The economic situation gets rapidly worse, with electricity one hour on and one hour off. The central bank has foreign currency reserves for just two months of imports, after they have fallen by 75% in a year. The failure to secure Chinese aid led to a further drop in the value of the rupee, which has now lost almost a third of its value, making vital imports even more expensive. The economic crisis in America is also likely to affect Pakistan negatively, as remittances (forecast initially at US$7 billion) are expected to fall this year. Both Standard & Poor's, and Moody have been rapidly downgrading Pakistan’s rating, which is now one of the lowest in the world, and hint that they are considering downgrading again. The balance of payments deficit, worsened markedly in the last quarter (to end September), from US$2.3 billion to US$3.95 billion. The current-account deficit is now at US$14 billion.
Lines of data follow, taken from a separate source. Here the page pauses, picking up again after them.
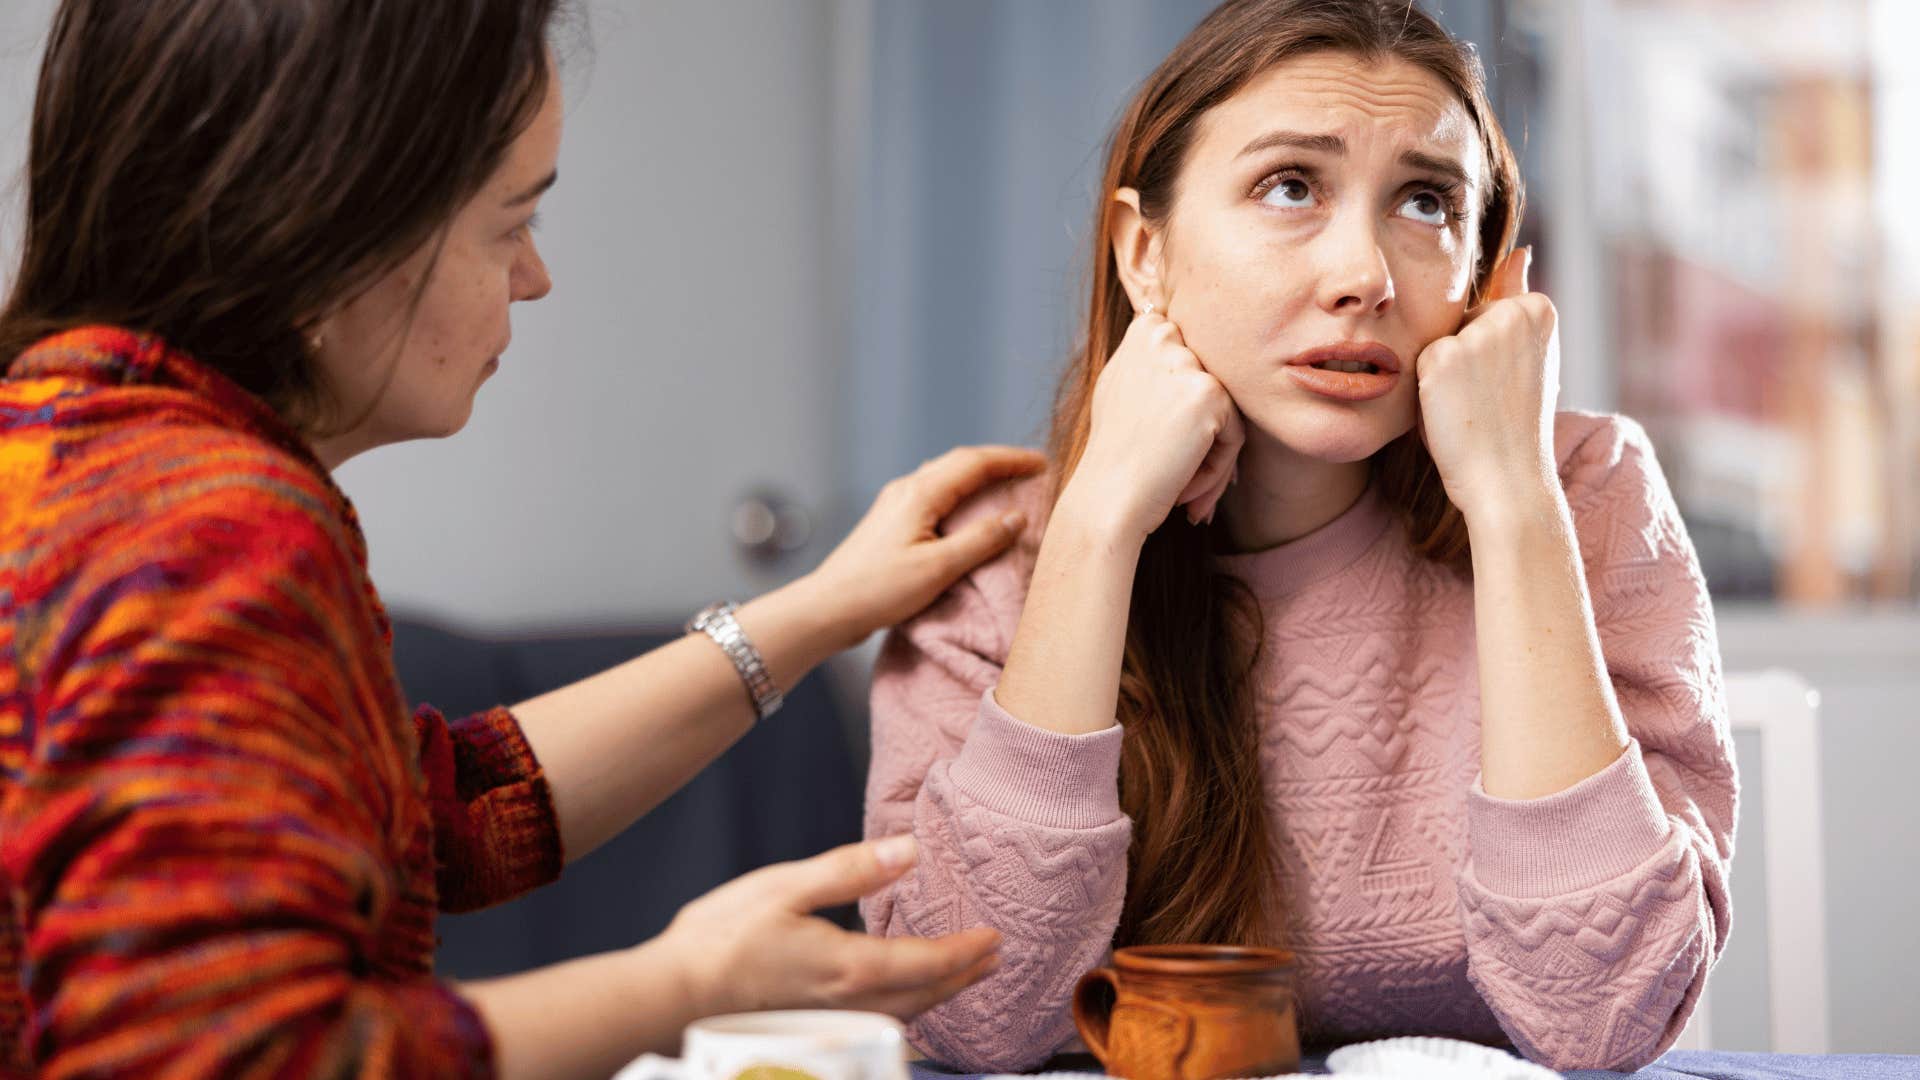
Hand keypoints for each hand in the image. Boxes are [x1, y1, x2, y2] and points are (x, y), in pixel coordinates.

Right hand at [658, 837, 1001, 1019]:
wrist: (671, 996)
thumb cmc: (721, 939)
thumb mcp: (787, 887)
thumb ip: (852, 870)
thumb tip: (909, 850)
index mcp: (851, 967)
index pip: (928, 963)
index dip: (966, 951)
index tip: (994, 937)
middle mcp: (850, 1004)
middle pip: (925, 996)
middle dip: (964, 977)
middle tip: (992, 959)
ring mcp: (830, 1023)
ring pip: (904, 1016)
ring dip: (939, 997)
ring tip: (958, 977)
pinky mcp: (811, 1030)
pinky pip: (877, 1026)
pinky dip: (905, 1011)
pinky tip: (898, 1001)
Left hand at [800, 445, 1045, 648]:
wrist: (828, 608)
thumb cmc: (879, 590)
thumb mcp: (938, 568)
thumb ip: (981, 539)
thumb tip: (1016, 517)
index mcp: (921, 493)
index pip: (975, 463)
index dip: (1012, 459)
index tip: (1043, 463)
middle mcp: (907, 489)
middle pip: (960, 462)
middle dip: (998, 462)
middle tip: (1031, 469)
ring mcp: (895, 503)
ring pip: (945, 476)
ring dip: (978, 475)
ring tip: (1006, 484)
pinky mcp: (890, 521)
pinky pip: (933, 492)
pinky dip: (960, 492)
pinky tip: (967, 508)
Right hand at [1065, 311, 1242, 541]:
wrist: (1107, 499)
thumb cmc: (1113, 454)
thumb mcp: (1121, 387)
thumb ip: (1150, 360)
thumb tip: (1168, 335)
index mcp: (1143, 329)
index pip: (1194, 362)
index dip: (1182, 409)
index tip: (1157, 439)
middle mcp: (1163, 336)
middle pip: (1210, 389)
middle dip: (1199, 433)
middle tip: (1167, 468)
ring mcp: (1187, 363)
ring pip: (1225, 415)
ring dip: (1209, 457)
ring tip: (1177, 484)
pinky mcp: (1210, 394)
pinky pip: (1235, 435)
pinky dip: (1216, 469)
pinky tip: (1183, 486)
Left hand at [1412, 247, 1560, 520]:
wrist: (1508, 479)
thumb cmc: (1515, 424)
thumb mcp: (1528, 357)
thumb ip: (1516, 301)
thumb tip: (1519, 252)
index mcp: (1540, 308)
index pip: (1487, 314)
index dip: (1487, 356)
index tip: (1507, 387)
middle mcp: (1511, 312)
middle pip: (1459, 323)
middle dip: (1463, 360)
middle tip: (1487, 401)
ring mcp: (1476, 333)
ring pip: (1437, 342)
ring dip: (1442, 375)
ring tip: (1470, 407)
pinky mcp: (1441, 357)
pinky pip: (1417, 364)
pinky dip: (1425, 391)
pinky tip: (1450, 411)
Capital flight reached US$1.2 billion a month over the last few months. Foreign investment in Pakistani shares has already more than halved and is expected to dive further. The banking system is in deep crisis, with liquidity drying up despite the injection of cash by the central bank. The country’s indebtedness is rising twice as fast as one year ago. Economic forecast are constantly being revised downwards: the IMF estimates now a 5.4% GDP growth this year and 3.5% next year. The allocation of resources to the deprived classes, a key feature of the government’s programme, is already being curtailed, while the focus is now on rescuing the banking sector and offering bank ‘holidays’ to foreign investors. The government is now re-launching the privatisation programme, in the hope of raising some cash. The Pakistani government seems to be counting on the support of Western and conservative Gulf states to help preventing its economic collapse, but the crisis has arrived at the wrong time. Pakistan’s allies will meet in November to see what they can do, but cash suddenly is short these days, particularly in the West. 

The Nawaz-Saudi axis 
The Saudi, among others, are certainly worried by what is happening in Pakistan. Their sponsorship of talks between representatives of the Taliban and of the Afghan government in September in Mecca was clearly more motivated by concerns for the South Asian country, than for its Central Asian neighbour. That Nawaz Sharif attended those talks might also be a hint of Saudi Arabia’s view of a stabilisation plan for Pakistan. Nawaz might in their eyes be a better candidate for a negotiated settlement with the Taliban and is unquestionably closer to the Saudis than the PPP. In the parliament, Nawaz’s PML is already arguing in favour of talks with the Pakistani militants. Zardari’s aggressive approach towards the militants, adopted recently under American pressure, is losing support even within the government coalition, as the Jamiat-Ulama-I-Islam denounces the alliance with Washington. 

Prospects are bleak, not least for the incoming US administration! This a nuclear armed state. Can it also be allowed to become a failed state?